## Text provided
===
Analyzing Departures from | AP Stats Unit 2 Study Guide

Quick Summary

This guide will equip you to analyze how individual data points affect a linear regression model. You will learn to identify and distinguish between outliers, high-leverage points, and influential points. Critically, you will be able to predict and describe the specific changes to the slope, y-intercept, and correlation coefficient that occur when an influential point is removed from a dataset.

Key Concepts

When we fit a least-squares regression line (LSRL) to a set of bivariate data, we assume a linear relationship. However, some individual points can depart from the overall pattern and disproportionately affect our model. Understanding these points is crucial for a complete analysis.

There are three key types of unusual points:

1. Outliers

An outlier in a regression setting is a point that does not follow the overall pattern of the data and has a large residual.

Residual: The residual is the vertical distance between an observed data point and the predicted value on the regression line (residual = observed y - predicted y, or $y - \overset{y}{^}$ ).
Identification: An outlier is a point that is far above or below the regression line. It represents a large error in prediction for that specific point.
Key Idea: Outliers are defined by their large vertical deviation from the line. A point can have an ordinary x-value but an unusual y-value, making it an outlier.

[Image: A scatterplot with a clear linear trend. The LSRL is drawn. One point is far vertically above the line, with a large dashed line showing its residual. This point is labeled "Outlier".]

2. High-Leverage Points

A high-leverage point is a data point with an x-value that is far from the mean of the x-values ( $\overset{x}{ˉ}$ ).

Identification: Look for points that are horizontally distant from the main cluster of data points.
Potential for Influence: These points act like a "lever" on the regression line. Because they are at the extreme end of the x-values, they have the potential to pull the line towards them, significantly changing the slope.
Important Note: A high-leverage point is not automatically a problem. If it follows the linear pattern of the other points, it can actually strengthen the correlation and confirm the trend.

[Image: A scatterplot with the data clustered on the left. One point is far to the right, horizontally separated from the rest. This point is labeled "High-Leverage Point".]

3. Influential Points

An influential point is a point that, if removed, would significantly change the calculated regression line. The most important statistical measures that change are:

The slope ( $b$ ) of the LSRL.
The y-intercept ( $a$ ) of the LSRL.
The correlation coefficient ( $r$ ).
How to Determine Influence: The best way to determine if a point is influential is to calculate the regression line with and without the point and compare the results. Conceptually, the most influential points are often those that are both high-leverage and outliers.
The "Lever" Analogy: Imagine the regression line is a see-saw balanced on the mean of the data ( $\overset{x}{ˉ}$ , $\overset{y}{ˉ}$ ). A high-leverage point is like a heavy person sitting far from the center. If that person is also an outlier (i.e., they are sitting far above or below where the see-saw plank should be), they will drastically tilt the see-saw (the line).
===
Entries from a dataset

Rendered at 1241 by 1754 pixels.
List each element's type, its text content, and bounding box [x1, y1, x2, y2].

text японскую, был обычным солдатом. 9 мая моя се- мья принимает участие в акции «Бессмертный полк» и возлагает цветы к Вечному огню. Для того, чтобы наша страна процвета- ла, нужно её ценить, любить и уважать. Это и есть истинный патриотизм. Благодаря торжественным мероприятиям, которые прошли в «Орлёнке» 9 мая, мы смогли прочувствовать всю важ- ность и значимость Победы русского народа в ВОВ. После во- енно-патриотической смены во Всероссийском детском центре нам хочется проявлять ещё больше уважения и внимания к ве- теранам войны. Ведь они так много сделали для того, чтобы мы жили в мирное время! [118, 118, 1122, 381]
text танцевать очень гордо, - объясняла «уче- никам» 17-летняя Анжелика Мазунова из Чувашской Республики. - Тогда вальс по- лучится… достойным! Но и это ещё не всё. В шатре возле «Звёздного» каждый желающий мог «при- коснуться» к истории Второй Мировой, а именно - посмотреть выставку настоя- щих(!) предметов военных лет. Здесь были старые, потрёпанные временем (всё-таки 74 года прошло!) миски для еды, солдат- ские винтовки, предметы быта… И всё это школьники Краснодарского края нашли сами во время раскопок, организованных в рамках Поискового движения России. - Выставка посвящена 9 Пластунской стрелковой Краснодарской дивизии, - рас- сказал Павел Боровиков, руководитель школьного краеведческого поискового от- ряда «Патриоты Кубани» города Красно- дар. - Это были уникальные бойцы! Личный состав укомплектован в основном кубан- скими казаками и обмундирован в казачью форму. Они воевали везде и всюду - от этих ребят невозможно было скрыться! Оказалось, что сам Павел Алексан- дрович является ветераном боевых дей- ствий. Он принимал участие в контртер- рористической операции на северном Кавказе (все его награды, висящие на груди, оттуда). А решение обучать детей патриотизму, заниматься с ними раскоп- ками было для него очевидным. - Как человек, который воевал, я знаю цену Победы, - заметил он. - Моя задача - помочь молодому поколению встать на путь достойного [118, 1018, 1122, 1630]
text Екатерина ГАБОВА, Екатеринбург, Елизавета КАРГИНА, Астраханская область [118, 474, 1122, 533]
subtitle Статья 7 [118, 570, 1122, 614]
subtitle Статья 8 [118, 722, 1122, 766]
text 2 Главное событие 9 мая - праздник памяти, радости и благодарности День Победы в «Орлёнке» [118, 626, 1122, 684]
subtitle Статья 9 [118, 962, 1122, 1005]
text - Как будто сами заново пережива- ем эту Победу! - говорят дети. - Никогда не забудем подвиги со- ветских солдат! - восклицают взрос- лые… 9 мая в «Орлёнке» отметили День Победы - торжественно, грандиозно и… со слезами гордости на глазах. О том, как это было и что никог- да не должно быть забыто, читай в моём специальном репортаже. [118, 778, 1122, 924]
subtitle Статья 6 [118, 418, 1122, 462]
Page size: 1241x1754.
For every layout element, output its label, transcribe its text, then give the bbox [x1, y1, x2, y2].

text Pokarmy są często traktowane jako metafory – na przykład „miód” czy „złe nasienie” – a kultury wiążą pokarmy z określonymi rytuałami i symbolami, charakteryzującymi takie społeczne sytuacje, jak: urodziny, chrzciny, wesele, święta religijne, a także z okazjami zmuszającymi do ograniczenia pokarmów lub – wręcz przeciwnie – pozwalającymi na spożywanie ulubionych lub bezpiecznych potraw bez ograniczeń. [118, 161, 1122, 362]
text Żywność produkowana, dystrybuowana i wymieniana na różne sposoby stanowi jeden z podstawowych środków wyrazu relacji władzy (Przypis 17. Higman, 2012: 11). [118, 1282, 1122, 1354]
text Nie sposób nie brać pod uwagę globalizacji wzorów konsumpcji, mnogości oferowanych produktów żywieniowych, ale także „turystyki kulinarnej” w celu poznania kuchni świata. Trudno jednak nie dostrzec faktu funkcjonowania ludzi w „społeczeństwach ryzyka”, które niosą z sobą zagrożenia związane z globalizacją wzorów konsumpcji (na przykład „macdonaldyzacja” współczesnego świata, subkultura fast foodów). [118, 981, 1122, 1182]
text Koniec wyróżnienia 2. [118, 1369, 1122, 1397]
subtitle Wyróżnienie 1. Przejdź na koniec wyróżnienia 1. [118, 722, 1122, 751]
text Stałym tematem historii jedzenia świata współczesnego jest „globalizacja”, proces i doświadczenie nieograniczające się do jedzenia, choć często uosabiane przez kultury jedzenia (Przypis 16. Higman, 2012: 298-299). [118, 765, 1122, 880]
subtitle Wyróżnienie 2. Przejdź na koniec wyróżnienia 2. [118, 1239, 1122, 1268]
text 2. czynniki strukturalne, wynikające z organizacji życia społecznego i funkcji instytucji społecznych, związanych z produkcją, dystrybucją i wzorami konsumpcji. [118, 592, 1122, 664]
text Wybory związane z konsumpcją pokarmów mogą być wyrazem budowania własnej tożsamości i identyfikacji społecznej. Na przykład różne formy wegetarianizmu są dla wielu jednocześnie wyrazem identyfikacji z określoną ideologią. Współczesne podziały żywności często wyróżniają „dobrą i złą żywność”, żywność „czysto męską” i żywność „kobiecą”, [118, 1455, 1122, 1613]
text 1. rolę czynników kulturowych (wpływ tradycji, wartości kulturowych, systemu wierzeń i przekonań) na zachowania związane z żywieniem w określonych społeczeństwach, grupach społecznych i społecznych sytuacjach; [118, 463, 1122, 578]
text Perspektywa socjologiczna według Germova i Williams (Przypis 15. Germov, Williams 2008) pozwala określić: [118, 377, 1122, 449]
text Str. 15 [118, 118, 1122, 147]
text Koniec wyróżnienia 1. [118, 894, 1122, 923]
===
Continue the AP Statistics study guide on outliers, high-leverage points, and influential points in regression, starting right after its see-saw analogy.

## Final result
Types of Influential Points and Their Effects:

Case A: High Leverage, Large Residual (The Classic Influential Point)
- Description: A point with an unusual x-value that does not follow the linear trend of the other data.
- Effect of Removal:
  - Slope: Will change dramatically. If the point was pulling the slope down, the new slope will be steeper (increase). If it was pulling the slope up, the new slope will be less steep (decrease).
  - Correlation (r): Will become stronger (the absolute value of r will get closer to 1). The point was disrupting the linear pattern, so removing it makes the remaining points appear more linear.
- [Image: A scatterplot with a positive trend. A high-leverage point is in the bottom right, well below the pattern. The original LSRL is shown as a solid line, tilted down towards the point. A new LSRL without the point is shown as a dashed line, with a much steeper positive slope.]
Case B: High Leverage, Small Residual
- Description: A point with an unusual x-value that does follow the linear trend of the other data.
- Effect of Removal:
  - Slope: Will not change much.
  - Correlation (r): Will become weaker (the absolute value of r will get closer to 0). This point was confirming and strengthening the linear trend, so removing it introduces more uncertainty.
  - Conclusion: This point is high-leverage but not influential.
Case C: Low Leverage, Large Residual (Just an Outlier)
- Description: A point with an x-value near the mean of x-values ( $\overset{x}{ˉ}$ ) but with a large residual.
- Effect of Removal:
  - Slope: Will not change much. It's too close to the "fulcrum" of the line to have much tilting power.
  - Y-Intercept: May change noticeably. The line will shift up or down to better fit the remaining points.
  - Correlation (r): Will become stronger (closer to 1 or -1).
  - Conclusion: This point is an outlier but generally not considered influential with respect to the slope.

Key Vocabulary

Outlier (in regression): A data point that has a large residual, meaning its observed y-value is far from the y-value predicted by the regression line.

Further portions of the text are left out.